Plutôt que de danse, il vaut mieux parler de chorégraphie : c’est-à-dire une composition générale du comédien qui invente un rapport à l’espace et au temps (un rapport singulier, original, qui stimule l’imaginaire). Ainsi Guillaume Bailliart entreprend la chose d’abord depuis les rangs des spectateurs et spectatrices, c’est-à-dire assis à un pupitre d’étudiant. Puis il ne cesse de se déplacer pour choisir et investir des lieux physiques d’énonciation – pourquoi pas dressé debout sur la chaire magistrale. C’est selon les résonances et les structures du discours.

Sa gestuelle rhétorique est extrêmement travaillée, amplifiée, plus que celle de n’importe quel conférencier ou professeur. C’est cette gestuelle qui s’active à la périphérie du corps, particulièrement par les membres supérieurs. Elle est abondante, très lisible. On y perçoit un quasi travail de mime conceptuel, avec des bras et des mains qui s’exclament, se suspendent, méditent, brassent, cernent, interconnectent, segmentent, articulent, fouillent, composent.

Entendons-nous : il ne s’agit pas de ces trucs oratoires par lesquels certain·e·s savent manipuler un auditoire en modulant leur talent d’expressivité. Le travail de Fanny de Chaillé avec Guillaume Bailliart consiste ici à exhumer, à révéler, et à activer les puissances du sous-texte, l’intelligence de sa construction, et les effets qu’il projette. Et cela sous-entend une mise en tension des auditeurs et auditrices que nous sommes devant l’exercice. Bref, on s’occupe à interpréter, y compris à enfourcher des significations qui s’échappent en-dehors du champ de maîtrise de Foucault lui-même. Un discours travaille, un discours prolifère, s’insinue et déborde.
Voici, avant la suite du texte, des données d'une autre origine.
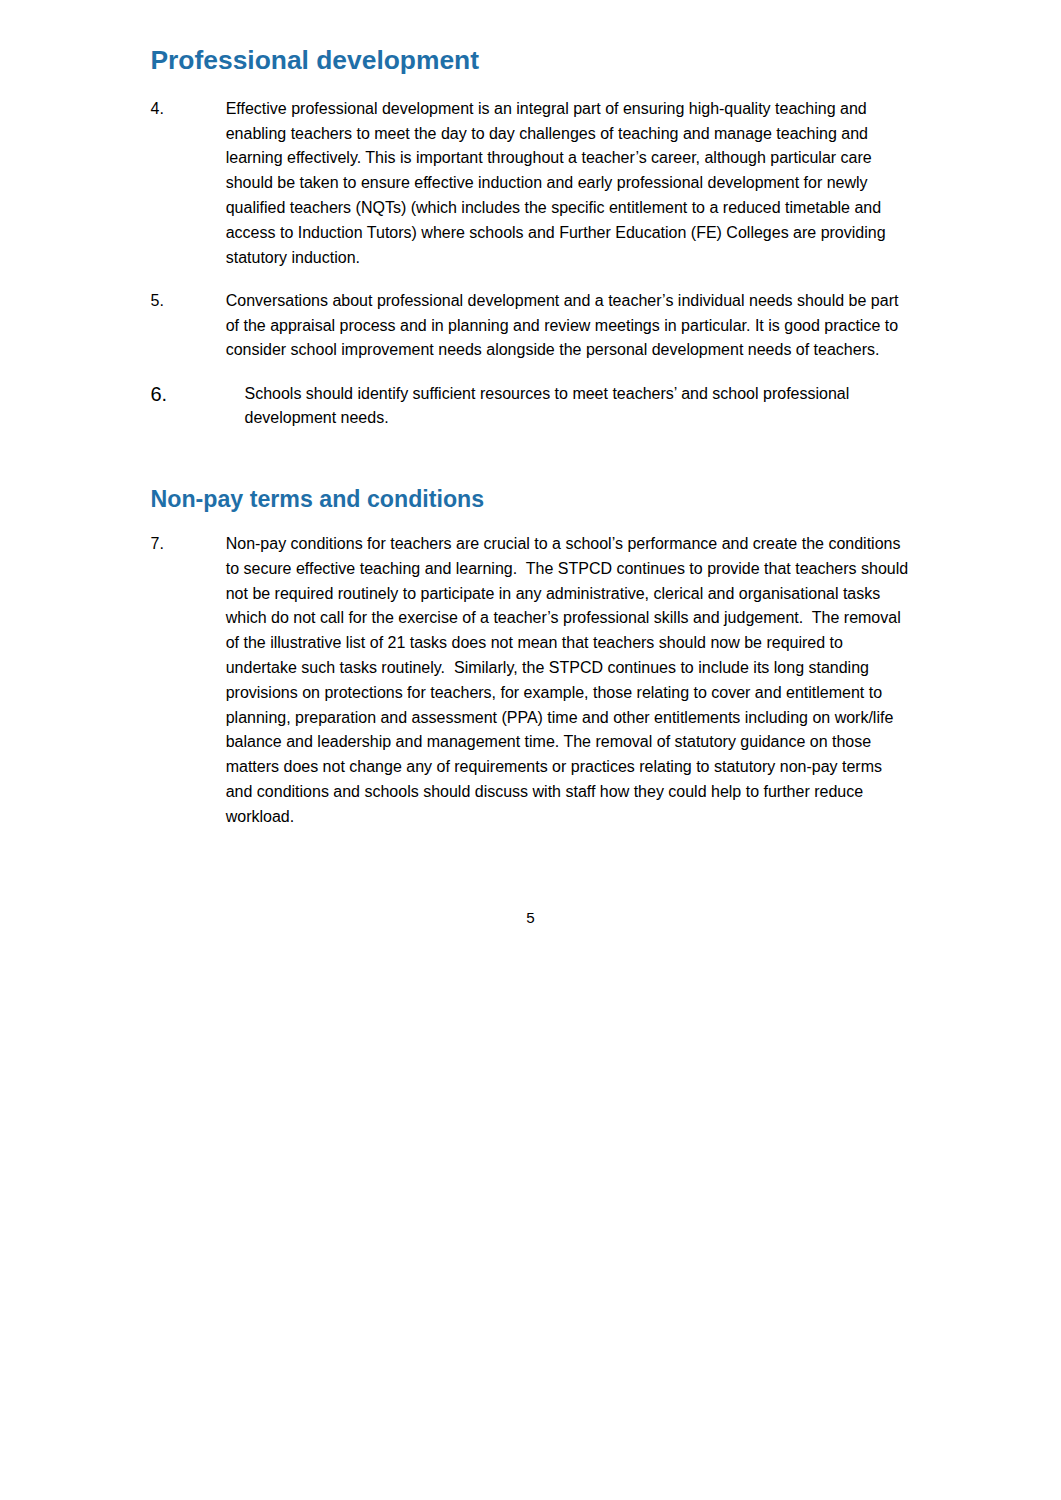Professional development
4. Effective professional development is an integral part of ensuring high-quality teaching and enabling teachers to meet the day to day challenges of teaching and manage teaching and learning effectively. This is important throughout a teacher’s career, although particular care should be taken to ensure effective induction and early professional development for newly qualified teachers (NQTs) (which includes the specific entitlement to a reduced timetable and access to Induction Tutors) where schools and Further Education (FE) Colleges are providing statutory induction.
5. Conversations about professional development and a teacher’s individual needs should be part of the appraisal process and in planning and review meetings in particular. It is good practice to consider school improvement needs alongside the personal development needs of teachers.
6. Schools should identify sufficient resources to meet teachers’ and school professional development needs.
Non-pay terms and conditions
7. Non-pay conditions for teachers are crucial to a school’s performance and create the conditions to secure effective teaching and learning. The STPCD continues to provide that teachers should not be required routinely to participate in any administrative, clerical and organisational tasks which do not call for the exercise of a teacher’s professional skills and judgement. The removal of the illustrative list of 21 tasks does not mean that teachers should now be required to undertake such tasks routinely. Similarly, the STPCD continues to include its long standing provisions on protections for teachers, for example, those relating to cover and entitlement to planning, preparation and assessment (PPA) time and other entitlements including on work/life balance and leadership and management time. The removal of statutory guidance on those matters does not change any of requirements or practices relating to statutory non-pay terms and conditions and schools should discuss with staff how they could help to further reduce workload.
5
On vient de le lire : c’est alors tout un corps qui s’implique – un amas d’affects, de tensions, de sensibilités – et pas seulement une guirlande de mots qui s’expose. En ce sens Désordre du discours (le spectacle) poursuit, mais bouscule aussi L’ordre du discours – si on perçoit ce dernier tel un texte définitivement fixé sur du papier. D’une certaine façon, Fanny de Chaillé applique à ce texte les postulats posés par Foucault même. Elle le prend au mot. À corps. Là, elle défait son ordre. On nous autorisera un raccourci, certes, en terminant ici sur la figure du black block, quand il met son corps entier à l’épreuve de ses discours.